Activity:
Copy the text from all the records below, changing "Course" to "Program" and keeping everything else the same. Do not include the pictures.

----- Data for processing

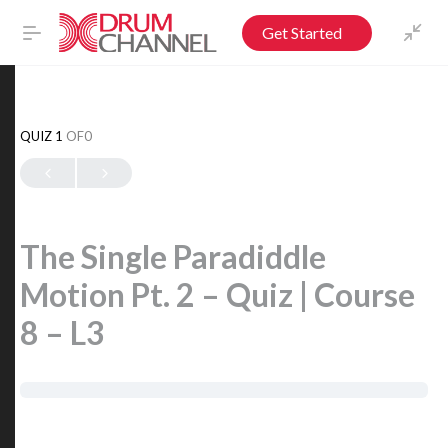
Get Started
QUIZ 1
OF0
The Single Paradiddle
Motion Pt. 2 – Quiz | Course
8 – L3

----------

Response for this exercise:
Get Started
QUIZ 1
OF0
The Single Paradiddle
Motion Pt. 2 – Quiz | Program
8 – L3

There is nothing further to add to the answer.